US pondering how to restore peace
Trump says governors should 'dominate' streets amid protests
At 6:44 on Monday evening, about a quarter-hour before a curfew took effect in Washington, DC, two open-air events were being held simultaneously several hundred meters apart.
Speaking from the White House Rose Garden, United States President Donald Trump said the looting and violent protests following the death of George Floyd on May 25 were "acts of domestic terror". The unarmed Minneapolis black man died after a white policeman knelt on his neck for 8 minutes and 46 seconds, though Floyd cried out that he couldn't breathe before he stopped moving.
Meanwhile, to prepare for the president's speech and one of his evening events, police under federal command were firing tear gas to disperse hundreds of peaceful protesters who had gathered in Lafayette Park directly north of the White House as protesters shouted "Hands up! Don't shoot!" and "Black lives matter". The sound of tear gas canisters exploding could be heard as Trump was speaking.

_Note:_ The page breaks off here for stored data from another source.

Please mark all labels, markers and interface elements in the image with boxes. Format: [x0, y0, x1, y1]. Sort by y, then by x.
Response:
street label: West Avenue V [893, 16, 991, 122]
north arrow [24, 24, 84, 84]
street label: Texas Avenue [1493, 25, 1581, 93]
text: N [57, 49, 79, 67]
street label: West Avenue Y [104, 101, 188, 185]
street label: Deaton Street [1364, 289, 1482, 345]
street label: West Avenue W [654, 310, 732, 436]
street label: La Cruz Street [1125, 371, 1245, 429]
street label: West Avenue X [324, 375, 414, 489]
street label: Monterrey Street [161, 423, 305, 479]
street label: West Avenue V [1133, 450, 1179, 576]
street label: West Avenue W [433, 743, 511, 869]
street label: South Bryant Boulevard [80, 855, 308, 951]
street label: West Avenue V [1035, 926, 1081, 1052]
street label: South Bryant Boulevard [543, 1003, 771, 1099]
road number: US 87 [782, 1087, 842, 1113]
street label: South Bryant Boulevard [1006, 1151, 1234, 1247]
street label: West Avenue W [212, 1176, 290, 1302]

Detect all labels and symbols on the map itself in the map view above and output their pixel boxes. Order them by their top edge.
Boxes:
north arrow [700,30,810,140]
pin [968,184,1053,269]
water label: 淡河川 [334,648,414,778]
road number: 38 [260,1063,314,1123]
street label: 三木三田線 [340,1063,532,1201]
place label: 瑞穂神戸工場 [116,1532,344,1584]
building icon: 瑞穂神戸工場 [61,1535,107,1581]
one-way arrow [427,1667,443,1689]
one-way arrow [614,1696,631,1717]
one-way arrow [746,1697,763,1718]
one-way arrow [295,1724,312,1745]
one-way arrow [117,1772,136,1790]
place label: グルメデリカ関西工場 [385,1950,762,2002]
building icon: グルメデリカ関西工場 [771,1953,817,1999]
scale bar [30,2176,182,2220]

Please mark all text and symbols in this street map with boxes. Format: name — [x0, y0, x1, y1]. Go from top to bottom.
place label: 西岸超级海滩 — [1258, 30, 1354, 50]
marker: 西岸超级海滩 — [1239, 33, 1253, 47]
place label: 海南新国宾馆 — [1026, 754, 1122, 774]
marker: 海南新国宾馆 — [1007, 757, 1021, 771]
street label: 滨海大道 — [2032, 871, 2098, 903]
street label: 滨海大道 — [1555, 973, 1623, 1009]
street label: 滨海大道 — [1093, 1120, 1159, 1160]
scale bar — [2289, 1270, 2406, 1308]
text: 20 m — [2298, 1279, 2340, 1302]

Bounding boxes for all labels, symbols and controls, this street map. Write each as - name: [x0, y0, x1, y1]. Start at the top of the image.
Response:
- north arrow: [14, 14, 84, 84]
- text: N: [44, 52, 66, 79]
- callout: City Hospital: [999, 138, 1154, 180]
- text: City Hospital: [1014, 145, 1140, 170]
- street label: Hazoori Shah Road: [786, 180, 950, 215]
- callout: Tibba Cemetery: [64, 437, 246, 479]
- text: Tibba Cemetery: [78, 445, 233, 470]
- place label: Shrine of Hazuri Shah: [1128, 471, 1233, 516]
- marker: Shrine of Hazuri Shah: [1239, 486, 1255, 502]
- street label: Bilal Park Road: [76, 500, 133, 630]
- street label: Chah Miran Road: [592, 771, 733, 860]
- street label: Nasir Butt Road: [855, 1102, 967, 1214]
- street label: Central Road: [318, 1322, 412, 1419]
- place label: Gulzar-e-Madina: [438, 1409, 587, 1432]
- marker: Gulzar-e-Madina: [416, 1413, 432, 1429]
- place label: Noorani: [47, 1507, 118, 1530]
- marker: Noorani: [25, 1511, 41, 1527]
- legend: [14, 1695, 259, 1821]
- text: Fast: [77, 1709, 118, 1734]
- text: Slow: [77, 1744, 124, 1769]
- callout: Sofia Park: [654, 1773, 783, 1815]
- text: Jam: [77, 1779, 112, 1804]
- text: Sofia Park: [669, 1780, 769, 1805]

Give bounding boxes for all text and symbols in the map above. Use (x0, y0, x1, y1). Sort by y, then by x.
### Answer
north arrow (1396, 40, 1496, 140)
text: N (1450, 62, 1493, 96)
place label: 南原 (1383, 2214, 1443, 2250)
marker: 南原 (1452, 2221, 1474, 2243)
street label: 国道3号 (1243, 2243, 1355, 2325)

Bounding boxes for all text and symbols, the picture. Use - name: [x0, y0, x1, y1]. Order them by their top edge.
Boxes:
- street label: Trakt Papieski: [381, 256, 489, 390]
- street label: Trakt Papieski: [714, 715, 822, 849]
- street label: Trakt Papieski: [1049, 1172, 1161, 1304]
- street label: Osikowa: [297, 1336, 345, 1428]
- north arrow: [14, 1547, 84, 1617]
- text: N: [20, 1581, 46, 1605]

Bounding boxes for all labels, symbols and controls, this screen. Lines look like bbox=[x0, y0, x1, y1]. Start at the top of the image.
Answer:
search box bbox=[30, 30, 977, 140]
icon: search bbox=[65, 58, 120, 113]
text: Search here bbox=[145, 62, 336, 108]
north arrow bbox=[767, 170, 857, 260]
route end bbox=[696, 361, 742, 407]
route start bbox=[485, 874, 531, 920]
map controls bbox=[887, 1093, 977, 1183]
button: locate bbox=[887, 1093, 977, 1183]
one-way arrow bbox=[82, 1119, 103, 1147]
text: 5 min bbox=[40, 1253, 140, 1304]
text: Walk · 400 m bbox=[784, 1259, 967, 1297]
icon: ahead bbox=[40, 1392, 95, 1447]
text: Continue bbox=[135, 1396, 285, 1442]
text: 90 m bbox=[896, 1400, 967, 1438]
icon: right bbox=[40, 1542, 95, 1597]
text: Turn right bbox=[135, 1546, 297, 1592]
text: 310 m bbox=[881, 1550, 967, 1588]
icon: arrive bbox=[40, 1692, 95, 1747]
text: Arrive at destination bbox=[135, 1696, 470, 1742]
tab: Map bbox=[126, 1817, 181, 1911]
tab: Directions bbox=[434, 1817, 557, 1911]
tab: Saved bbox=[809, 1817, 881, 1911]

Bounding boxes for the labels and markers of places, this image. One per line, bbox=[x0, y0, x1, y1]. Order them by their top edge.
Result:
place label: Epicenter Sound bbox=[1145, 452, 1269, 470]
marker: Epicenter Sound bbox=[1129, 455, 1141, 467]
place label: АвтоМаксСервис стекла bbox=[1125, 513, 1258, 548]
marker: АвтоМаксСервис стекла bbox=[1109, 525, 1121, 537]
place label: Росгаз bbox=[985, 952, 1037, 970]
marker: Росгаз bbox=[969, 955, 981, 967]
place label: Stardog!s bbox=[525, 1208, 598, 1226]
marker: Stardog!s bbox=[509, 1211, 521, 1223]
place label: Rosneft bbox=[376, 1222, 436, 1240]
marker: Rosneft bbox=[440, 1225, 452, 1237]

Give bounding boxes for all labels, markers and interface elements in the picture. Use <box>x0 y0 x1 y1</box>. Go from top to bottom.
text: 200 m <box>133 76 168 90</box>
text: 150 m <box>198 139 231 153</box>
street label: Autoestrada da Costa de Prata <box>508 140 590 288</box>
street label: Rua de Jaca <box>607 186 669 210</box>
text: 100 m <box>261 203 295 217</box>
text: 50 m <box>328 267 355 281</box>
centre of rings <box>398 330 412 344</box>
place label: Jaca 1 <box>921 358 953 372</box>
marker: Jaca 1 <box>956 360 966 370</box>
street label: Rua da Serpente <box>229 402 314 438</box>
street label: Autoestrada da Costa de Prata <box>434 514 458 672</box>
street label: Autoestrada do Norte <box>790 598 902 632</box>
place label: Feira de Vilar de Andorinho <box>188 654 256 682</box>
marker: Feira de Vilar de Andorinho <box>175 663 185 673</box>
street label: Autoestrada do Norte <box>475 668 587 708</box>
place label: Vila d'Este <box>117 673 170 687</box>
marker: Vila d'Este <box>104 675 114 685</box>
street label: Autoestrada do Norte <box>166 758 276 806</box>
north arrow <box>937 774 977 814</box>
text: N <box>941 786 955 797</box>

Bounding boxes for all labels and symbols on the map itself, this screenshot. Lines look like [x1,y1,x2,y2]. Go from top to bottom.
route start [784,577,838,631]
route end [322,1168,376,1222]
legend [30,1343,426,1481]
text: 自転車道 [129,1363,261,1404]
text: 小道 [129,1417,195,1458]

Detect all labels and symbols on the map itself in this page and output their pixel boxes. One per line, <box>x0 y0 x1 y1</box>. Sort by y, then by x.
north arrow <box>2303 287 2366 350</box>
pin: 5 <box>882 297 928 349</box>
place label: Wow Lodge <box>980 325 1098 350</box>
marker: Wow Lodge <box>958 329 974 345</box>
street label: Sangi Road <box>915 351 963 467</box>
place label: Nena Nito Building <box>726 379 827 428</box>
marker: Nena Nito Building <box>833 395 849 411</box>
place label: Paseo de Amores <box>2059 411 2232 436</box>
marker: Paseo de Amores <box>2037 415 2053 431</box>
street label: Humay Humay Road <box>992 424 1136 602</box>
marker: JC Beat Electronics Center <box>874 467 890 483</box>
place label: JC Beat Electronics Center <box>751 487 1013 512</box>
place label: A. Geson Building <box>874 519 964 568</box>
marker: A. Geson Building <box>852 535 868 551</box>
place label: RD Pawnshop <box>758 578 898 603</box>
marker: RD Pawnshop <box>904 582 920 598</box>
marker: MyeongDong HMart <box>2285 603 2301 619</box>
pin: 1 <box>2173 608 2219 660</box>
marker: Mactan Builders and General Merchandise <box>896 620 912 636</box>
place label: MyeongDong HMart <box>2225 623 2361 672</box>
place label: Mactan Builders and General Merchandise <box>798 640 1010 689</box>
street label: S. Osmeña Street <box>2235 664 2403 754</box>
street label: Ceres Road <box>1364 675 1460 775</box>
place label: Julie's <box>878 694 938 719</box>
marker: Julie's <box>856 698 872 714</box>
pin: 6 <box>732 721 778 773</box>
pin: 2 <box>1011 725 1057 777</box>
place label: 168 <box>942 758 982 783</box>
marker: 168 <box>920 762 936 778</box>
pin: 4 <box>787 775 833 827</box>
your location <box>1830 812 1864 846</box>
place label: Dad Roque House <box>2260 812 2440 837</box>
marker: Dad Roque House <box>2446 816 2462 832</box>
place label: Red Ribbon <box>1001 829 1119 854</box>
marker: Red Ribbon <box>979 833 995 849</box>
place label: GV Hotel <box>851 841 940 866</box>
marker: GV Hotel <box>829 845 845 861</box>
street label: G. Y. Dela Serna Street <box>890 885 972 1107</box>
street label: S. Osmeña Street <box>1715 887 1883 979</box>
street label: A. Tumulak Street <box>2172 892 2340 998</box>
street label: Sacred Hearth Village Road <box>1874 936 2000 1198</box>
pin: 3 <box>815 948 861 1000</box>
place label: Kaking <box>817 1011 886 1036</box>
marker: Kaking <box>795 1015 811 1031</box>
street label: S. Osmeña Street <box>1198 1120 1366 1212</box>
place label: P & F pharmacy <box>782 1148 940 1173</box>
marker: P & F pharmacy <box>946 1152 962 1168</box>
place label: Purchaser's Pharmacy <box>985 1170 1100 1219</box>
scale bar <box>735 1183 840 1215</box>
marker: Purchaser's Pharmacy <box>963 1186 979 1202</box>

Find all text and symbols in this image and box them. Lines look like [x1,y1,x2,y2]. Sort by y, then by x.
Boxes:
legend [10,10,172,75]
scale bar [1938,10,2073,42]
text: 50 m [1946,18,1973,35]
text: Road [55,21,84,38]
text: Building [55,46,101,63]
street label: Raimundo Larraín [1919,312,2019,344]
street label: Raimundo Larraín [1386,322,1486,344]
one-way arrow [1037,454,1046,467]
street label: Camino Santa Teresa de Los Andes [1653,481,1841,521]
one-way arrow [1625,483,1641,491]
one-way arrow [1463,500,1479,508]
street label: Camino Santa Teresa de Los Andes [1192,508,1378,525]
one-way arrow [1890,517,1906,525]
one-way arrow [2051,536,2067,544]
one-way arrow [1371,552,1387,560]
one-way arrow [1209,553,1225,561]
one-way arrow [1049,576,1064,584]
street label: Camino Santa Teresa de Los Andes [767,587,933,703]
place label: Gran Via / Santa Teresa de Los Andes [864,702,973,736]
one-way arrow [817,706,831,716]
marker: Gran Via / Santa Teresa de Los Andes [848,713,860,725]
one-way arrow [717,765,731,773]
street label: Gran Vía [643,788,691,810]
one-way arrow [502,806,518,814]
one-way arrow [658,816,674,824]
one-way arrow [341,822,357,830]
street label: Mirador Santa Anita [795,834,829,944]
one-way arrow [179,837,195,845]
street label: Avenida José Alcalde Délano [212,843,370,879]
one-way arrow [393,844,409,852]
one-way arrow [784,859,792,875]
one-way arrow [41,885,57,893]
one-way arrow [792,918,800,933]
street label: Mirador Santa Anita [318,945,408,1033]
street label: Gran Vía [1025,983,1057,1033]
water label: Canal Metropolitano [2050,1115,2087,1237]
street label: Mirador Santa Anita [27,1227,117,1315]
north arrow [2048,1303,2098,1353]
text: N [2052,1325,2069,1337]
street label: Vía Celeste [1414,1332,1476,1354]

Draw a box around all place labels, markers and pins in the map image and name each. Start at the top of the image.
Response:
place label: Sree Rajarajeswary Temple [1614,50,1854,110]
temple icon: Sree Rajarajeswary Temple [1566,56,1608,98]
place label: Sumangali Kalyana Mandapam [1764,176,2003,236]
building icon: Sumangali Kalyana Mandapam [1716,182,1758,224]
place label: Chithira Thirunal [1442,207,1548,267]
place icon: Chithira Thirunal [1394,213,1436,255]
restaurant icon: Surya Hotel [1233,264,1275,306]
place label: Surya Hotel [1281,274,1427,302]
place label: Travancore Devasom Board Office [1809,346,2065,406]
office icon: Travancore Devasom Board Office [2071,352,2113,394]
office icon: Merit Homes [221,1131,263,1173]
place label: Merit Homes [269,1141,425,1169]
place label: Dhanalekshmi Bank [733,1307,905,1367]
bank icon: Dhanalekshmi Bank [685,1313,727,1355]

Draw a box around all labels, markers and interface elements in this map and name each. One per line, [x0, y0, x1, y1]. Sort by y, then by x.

The scenes lay bare how the specter of racism, heightened by incidents of police brutality, is roiling the country, with a president intent on quickly solving a problem by bellicose rhetoric and aggressive actions, an approach that seems only to have added fuel to the fire.
Seven straight days of demonstrations, which in many cases escalated into looting, arson and vandalism, have swept the country since a video went viral of Floyd being held to the ground by a police officer kneeling on his neck on May 25.
Trump said he would mobilize "all available federal resources, civilian and military" to quell the protests, declaring himself the "president of law and order". Earlier in the day, during a teleconference, he told governors that "most of you are weak "and he urged governors nationwide to "dominate" the streets.
The Pentagon on Monday ordered an active-duty battalion of military police soldiers from Fort Bragg, North Carolina, to deploy to the Washington, DC, area as the city braces for more violent demonstrations.
At least 26 states and the District of Columbia had activated 17,000 National Guard troops to assist local authorities in curbing civil unrest by Monday. More than 40 cities issued curfews, according to US media reports.
Many quarters of the nation's capital, which had just started to ease its "stay-at-home" restrictions on Friday, seemed to have been plunged into another "lockdown" on Monday.